**WORK ORDER**
Reproduce the passage on Packer and Windows from "The documentation for" up to and including "everything fit together.", keeping every word and punctuation mark unchanged.

The Windows support for Packer is still a bit on the rough side, mostly due to the fact that doing this sort of thing with Windows machines is inherently more complicated than it is for Linux boxes. Luckily for me, I started using Packer after the Windows plugins were incorporated into the primary build of the application, so I didn’t have to do anything special to get Windows support.


It definitely wasn’t all smooth sailing though.

The documentation for the creation of Windows AMI’s from Packer is a little sparse, so I had to do some trial and error in order to figure out how everything fit together.

The main mechanism for executing scripts remotely on Windows is WinRM (Windows Remote Managment), which is basically Powershell remote execution. As such, you need to make sure that you allow access to the machine over port 5985 or nothing will work. It won’t fail straightaway either, it will timeout, which can take upwards of 10 minutes.

You also need to make sure that you specify WinRM as the communication method. Most of the template examples on the web use SSH (because Linux), so its not immediately obvious that you can actually switch to a different communication method.

**DATA SECTION**

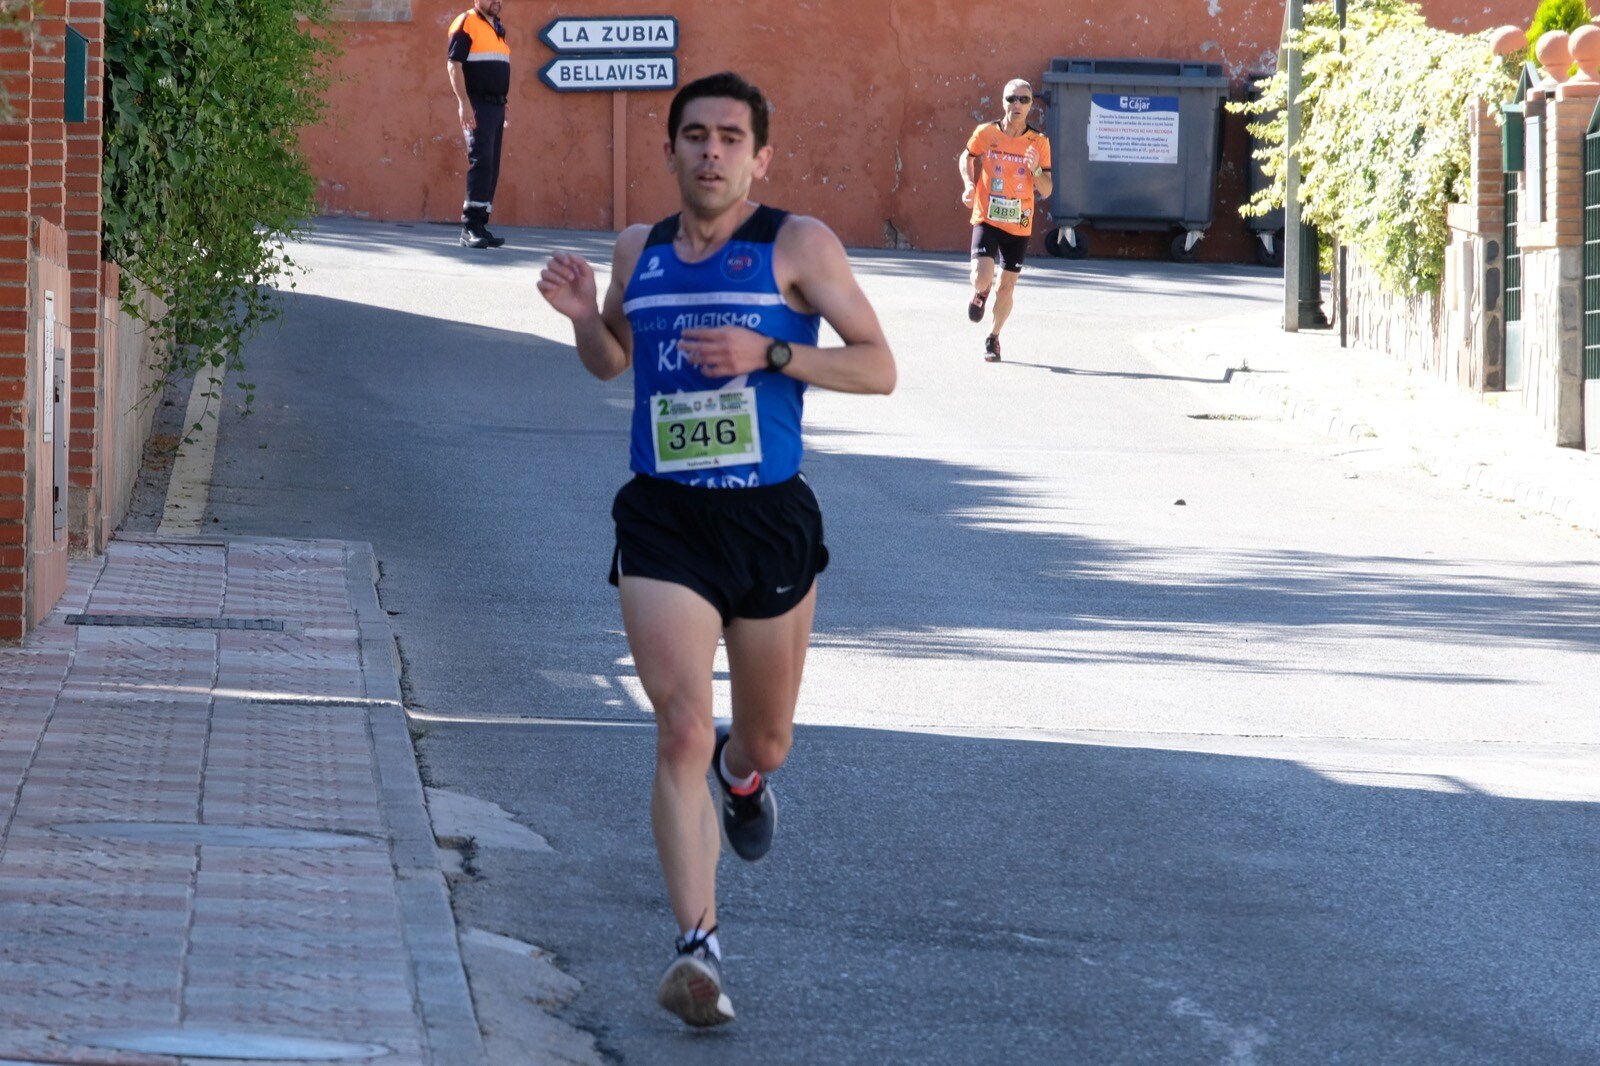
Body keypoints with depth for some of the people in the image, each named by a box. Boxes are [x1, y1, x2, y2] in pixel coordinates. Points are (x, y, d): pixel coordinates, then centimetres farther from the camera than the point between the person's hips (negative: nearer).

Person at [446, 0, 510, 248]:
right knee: (480, 161, -16)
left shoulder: (498, 29, 19)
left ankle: (480, 227, 8)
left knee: (491, 169, 6)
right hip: (477, 105, -8)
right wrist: (464, 103, -20)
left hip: (497, 106, 8)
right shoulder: (467, 23, -5)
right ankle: (470, 226, -18)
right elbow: (454, 65, -12)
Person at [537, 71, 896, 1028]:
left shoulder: (798, 247, -3)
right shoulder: (640, 251, 8)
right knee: (682, 734, -15)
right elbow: (611, 362, 24)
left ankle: (742, 775, 54)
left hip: (770, 520, -1)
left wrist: (767, 354, -18)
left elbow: (879, 368, -5)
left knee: (764, 742, 15)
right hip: (664, 524, 1)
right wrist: (583, 315, 2)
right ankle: (699, 947, -16)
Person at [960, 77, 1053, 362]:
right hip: (987, 219, -2)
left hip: (1019, 225, 2)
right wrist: (969, 183, -2)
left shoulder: (1039, 143, -3)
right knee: (982, 276, -19)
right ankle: (980, 293, 19)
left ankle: (993, 337, 30)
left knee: (1007, 285, 8)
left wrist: (1036, 170, -19)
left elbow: (1046, 191, 1)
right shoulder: (986, 133, -5)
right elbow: (967, 157, 15)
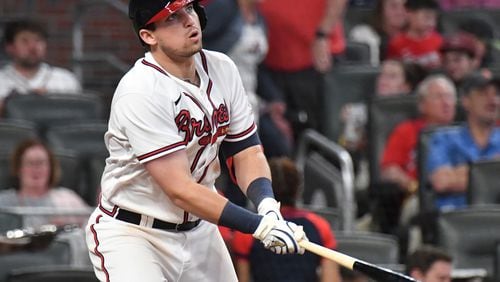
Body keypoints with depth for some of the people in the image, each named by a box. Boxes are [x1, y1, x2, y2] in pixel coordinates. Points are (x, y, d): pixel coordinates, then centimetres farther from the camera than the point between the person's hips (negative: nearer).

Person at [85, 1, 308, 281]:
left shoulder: (222, 69, 0)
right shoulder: (140, 93, -24)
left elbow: (247, 151, 4)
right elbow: (179, 190, -27)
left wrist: (267, 204, -18)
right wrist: (260, 226, -31)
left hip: (199, 230, 7)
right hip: (131, 233, -7)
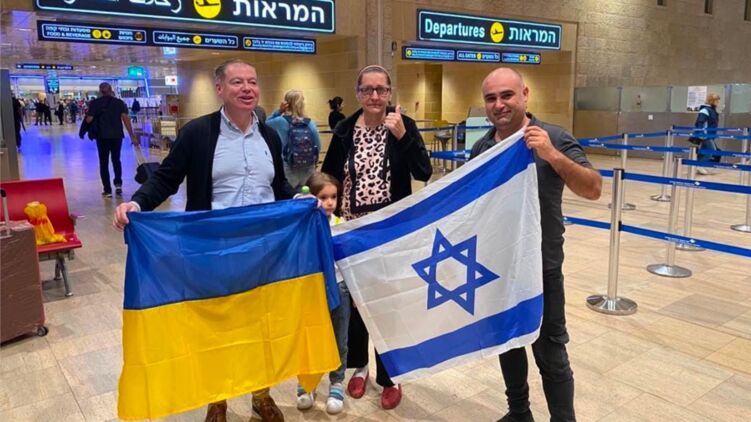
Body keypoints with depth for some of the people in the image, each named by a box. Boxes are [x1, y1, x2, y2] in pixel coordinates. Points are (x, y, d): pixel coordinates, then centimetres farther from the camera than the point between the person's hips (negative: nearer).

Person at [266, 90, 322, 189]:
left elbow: (266, 124, 12)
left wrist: (279, 111, 3)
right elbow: (318, 147, 3)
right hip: (309, 169, 2)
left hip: (288, 169, -2)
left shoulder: (280, 122, -9)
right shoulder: (310, 123, -3)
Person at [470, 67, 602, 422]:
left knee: (550, 353, 5)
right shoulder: (481, 147, 3)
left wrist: (552, 155, -32)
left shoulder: (553, 138, -11)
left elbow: (593, 189, -20)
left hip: (540, 266, -5)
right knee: (506, 343, 19)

**TASK ANSWER**
The documentation for the creation of Windows AMI’s from Packer is a little sparse, so I had to do some trial and error in order to figure out how everything fit together.